===== Input for this task

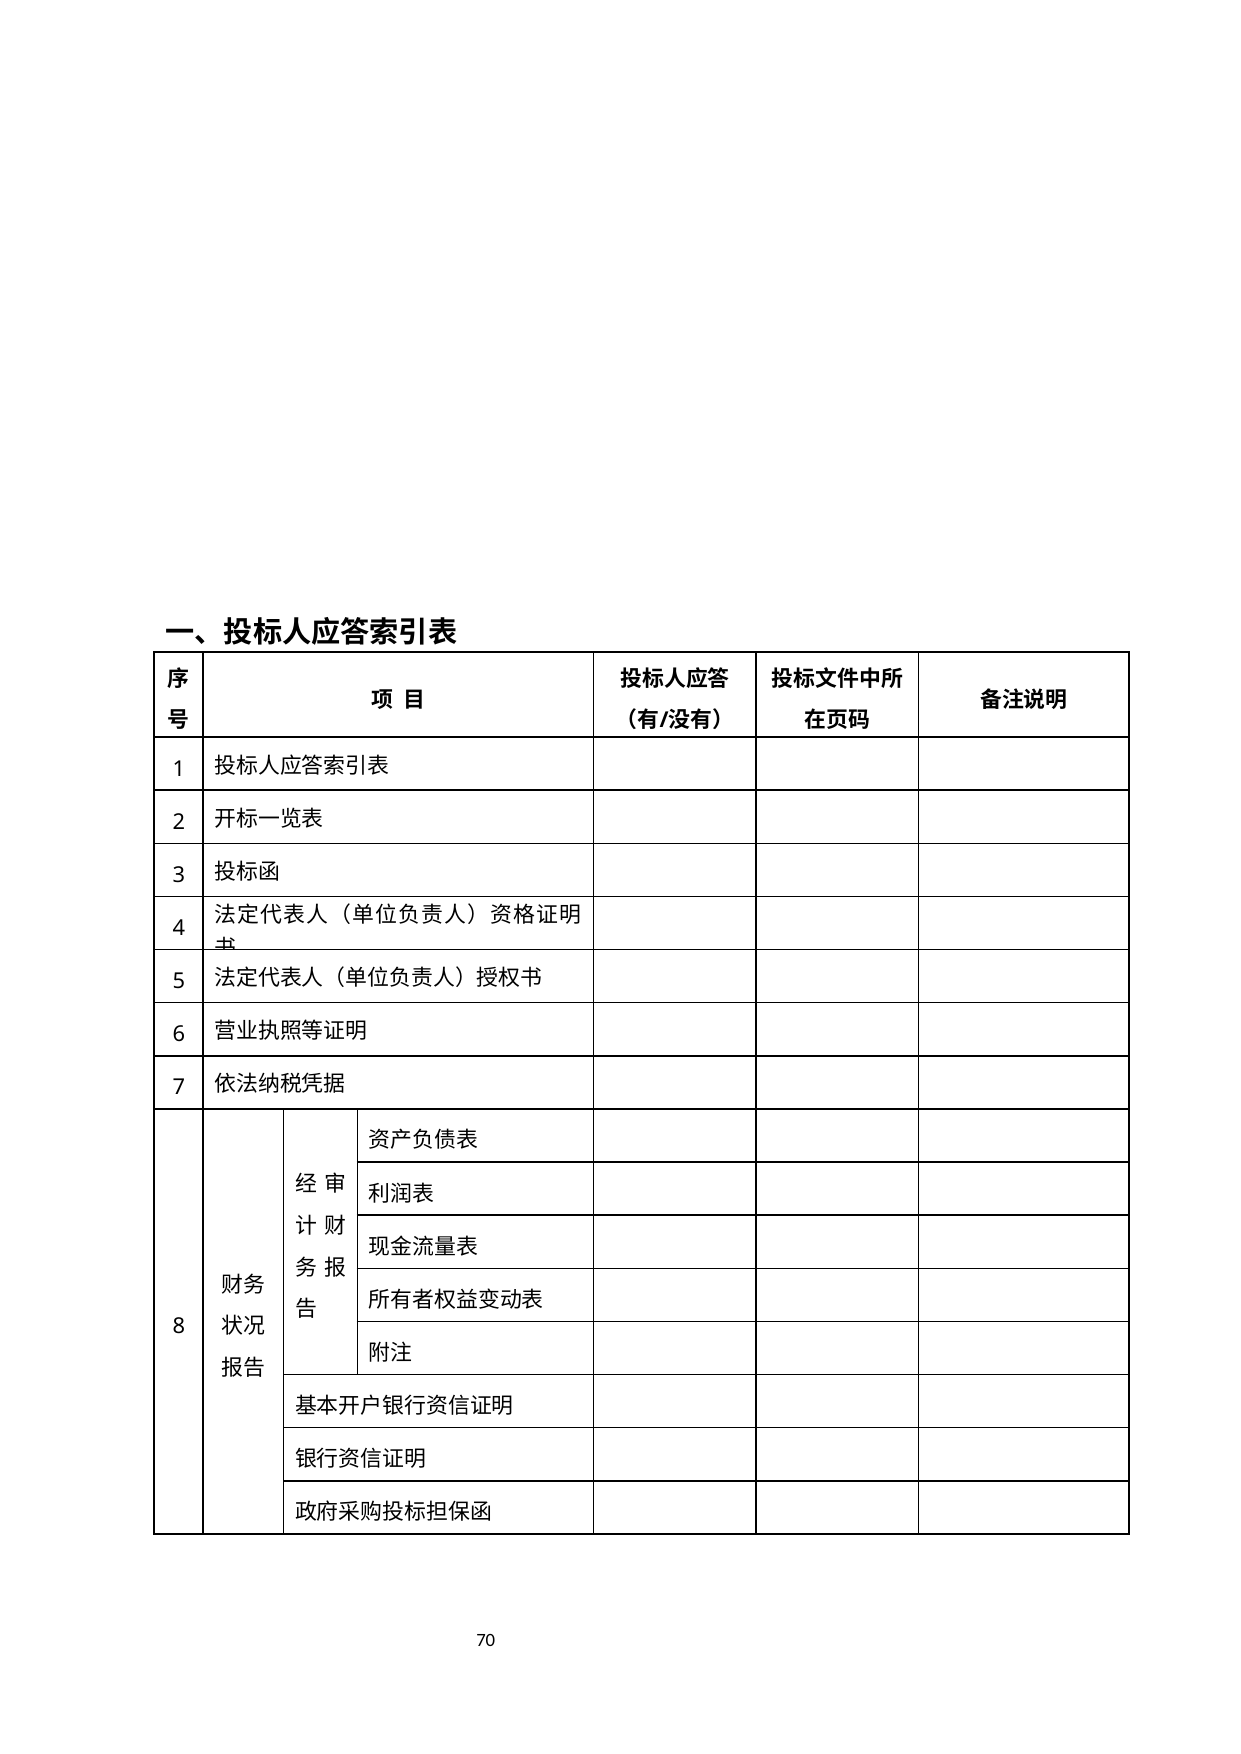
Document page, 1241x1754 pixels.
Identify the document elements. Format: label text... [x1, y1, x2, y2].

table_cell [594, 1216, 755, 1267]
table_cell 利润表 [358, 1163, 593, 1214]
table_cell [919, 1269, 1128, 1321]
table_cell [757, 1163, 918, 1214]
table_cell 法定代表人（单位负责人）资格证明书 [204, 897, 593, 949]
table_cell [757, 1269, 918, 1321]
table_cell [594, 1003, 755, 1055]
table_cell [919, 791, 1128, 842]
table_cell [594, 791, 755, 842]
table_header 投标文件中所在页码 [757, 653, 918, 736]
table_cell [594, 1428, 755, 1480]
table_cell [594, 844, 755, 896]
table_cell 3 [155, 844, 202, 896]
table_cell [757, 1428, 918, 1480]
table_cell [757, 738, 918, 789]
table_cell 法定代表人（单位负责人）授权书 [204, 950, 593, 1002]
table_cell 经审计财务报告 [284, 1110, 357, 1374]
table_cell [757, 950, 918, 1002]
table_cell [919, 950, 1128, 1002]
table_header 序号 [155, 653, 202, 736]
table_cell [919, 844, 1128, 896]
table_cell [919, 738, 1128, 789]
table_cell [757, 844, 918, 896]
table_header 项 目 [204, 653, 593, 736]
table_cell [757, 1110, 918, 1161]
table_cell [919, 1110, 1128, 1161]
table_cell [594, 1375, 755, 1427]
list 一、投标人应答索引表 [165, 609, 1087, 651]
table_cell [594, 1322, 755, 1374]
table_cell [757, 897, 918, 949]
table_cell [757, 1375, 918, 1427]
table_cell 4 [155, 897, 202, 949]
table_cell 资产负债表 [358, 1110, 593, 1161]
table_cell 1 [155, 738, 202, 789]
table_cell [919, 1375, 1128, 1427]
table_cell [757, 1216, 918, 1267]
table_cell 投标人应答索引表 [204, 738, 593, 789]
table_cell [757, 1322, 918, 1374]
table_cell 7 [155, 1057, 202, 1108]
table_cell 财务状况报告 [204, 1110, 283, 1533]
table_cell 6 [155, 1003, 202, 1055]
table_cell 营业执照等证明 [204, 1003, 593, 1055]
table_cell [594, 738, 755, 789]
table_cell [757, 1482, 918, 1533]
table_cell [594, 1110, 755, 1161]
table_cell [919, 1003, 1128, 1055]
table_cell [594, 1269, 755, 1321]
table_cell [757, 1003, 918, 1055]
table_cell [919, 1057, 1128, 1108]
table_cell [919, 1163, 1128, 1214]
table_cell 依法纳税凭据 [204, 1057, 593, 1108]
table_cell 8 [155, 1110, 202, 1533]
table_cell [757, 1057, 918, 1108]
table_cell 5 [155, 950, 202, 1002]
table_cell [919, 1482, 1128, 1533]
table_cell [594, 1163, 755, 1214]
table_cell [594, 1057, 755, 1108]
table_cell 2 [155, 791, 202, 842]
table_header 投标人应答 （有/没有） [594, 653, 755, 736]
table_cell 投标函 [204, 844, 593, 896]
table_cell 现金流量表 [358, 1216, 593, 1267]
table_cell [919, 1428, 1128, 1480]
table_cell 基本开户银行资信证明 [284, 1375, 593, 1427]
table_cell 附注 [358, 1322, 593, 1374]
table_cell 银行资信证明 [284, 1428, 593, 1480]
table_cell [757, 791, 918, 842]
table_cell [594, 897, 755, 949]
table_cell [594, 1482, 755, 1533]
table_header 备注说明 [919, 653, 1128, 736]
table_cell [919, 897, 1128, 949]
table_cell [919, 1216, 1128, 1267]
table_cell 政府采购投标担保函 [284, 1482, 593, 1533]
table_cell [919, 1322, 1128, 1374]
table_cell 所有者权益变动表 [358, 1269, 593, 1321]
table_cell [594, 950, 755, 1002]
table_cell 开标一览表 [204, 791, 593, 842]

==========

Problem details:
The records above are to be transcribed word for word. Skip the images.

Solution to this task:
Document page, 1241x1754 pixels.
Identify the document elements. Format: label text... [x1, y1, x2, y2].

table_cell [594, 1216, 755, 1267]
table_cell 利润表 [358, 1163, 593, 1214]
table_cell [919, 1269, 1128, 1321]
table_cell [757, 1163, 918, 1214]
table_cell 法定代表人（单位负责人）资格证明书 [204, 897, 593, 949]
table_cell [757, 1269, 918, 1321]
table_cell [594, 1003, 755, 1055]
table_cell [919, 791, 1128, 842]
table_cell [594, 791, 755, 842]
table_header 投标文件中所在页码 [757, 653, 918, 736]
table_cell [594, 1428, 755, 1480]
table_cell [594, 844, 755, 896]
table_cell 3 [155, 844, 202, 896]
table_cell [757, 1428, 918, 1480]
table_cell [757, 738, 918, 789]
table_cell 法定代表人（单位负责人）授权书 [204, 950, 593, 1002]
table_cell 经审计财务报告 [284, 1110, 357, 1374]
table_cell [757, 950, 918, 1002]
table_cell [919, 950, 1128, 1002]
table_header 序号 [155, 653, 202, 736]
table_cell [919, 844, 1128, 896]
table_cell [919, 738, 1128, 789]
table_cell [757, 844, 918, 896]
table_header 项 目 [204, 653, 593, 736]
table_cell [757, 1110, 918, 1161]
table_cell [919, 1110, 1128, 1161]
table_cell [594, 1375, 755, 1427]
list 一、投标人应答索引表 [165, 609, 1087, 651]
table_cell [594, 1322, 755, 1374]
table_cell [757, 897, 918, 949]
table_cell [757, 1375, 918, 1427]
table_cell 4 [155, 897, 202, 949]
table_cell 资产负债表 [358, 1110, 593, 1161]
table_cell 1 [155, 738, 202, 789]
table_cell [919, 1375, 1128, 1427]
table_cell [757, 1216, 918, 1267]
table_cell 投标人应答索引表 [204, 738, 593, 789]
table_cell [757, 1322, 918, 1374]
table_cell 7 [155, 1057, 202, 1108]
table_cell 财务状况报告 [204, 1110, 283, 1533]
table_cell 6 [155, 1003, 202, 1055]
table_cell 营业执照等证明 [204, 1003, 593, 1055]
table_cell [594, 738, 755, 789]
table_cell [757, 1482, 918, 1533]
table_cell [594, 1110, 755, 1161]
table_cell [919, 1003, 1128, 1055]
table_cell [594, 1269, 755, 1321]
table_cell [757, 1003, 918, 1055]
table_cell [919, 1057, 1128, 1108]
table_cell [919, 1163, 1128, 1214]
table_cell 依法纳税凭据 [204, 1057, 593, 1108]
table_cell 8 [155, 1110, 202, 1533]
table_cell [757, 1057, 918, 1108]
table_cell 5 [155, 950, 202, 1002]
table_cell [919, 1482, 1128, 1533]
table_cell [594, 1163, 755, 1214]
table_cell [594, 1057, 755, 1108]
table_cell 2 [155, 791, 202, 842]
table_header 投标人应答 （有/没有） [594, 653, 755, 736]
table_cell 投标函 [204, 844, 593, 896]
table_cell 现金流量表 [358, 1216, 593, 1267]
table_cell [919, 1428, 1128, 1480]
table_cell 基本开户银行资信证明 [284, 1375, 593, 1427]
table_cell 附注 [358, 1322, 593, 1374]
table_cell 银行资信证明 [284, 1428, 593, 1480]
table_cell [757, 791, 918, 842]
table_cell [594, 897, 755, 949]
table_cell [594, 1482, 755, 1533]
table_header 备注说明 [919, 653, 1128, 736]
table_cell [919, 897, 1128, 949]
table_cell [919, 1216, 1128, 1267]
table_cell 政府采购投标担保函 [284, 1482, 593, 1533]
table_cell [919, 1322, 1128, 1374]
table_cell 所有者权益变动表 [358, 1269, 593, 1321]
table_cell [594, 950, 755, 1002]
table_cell 开标一览表 [204, 791, 593, 842]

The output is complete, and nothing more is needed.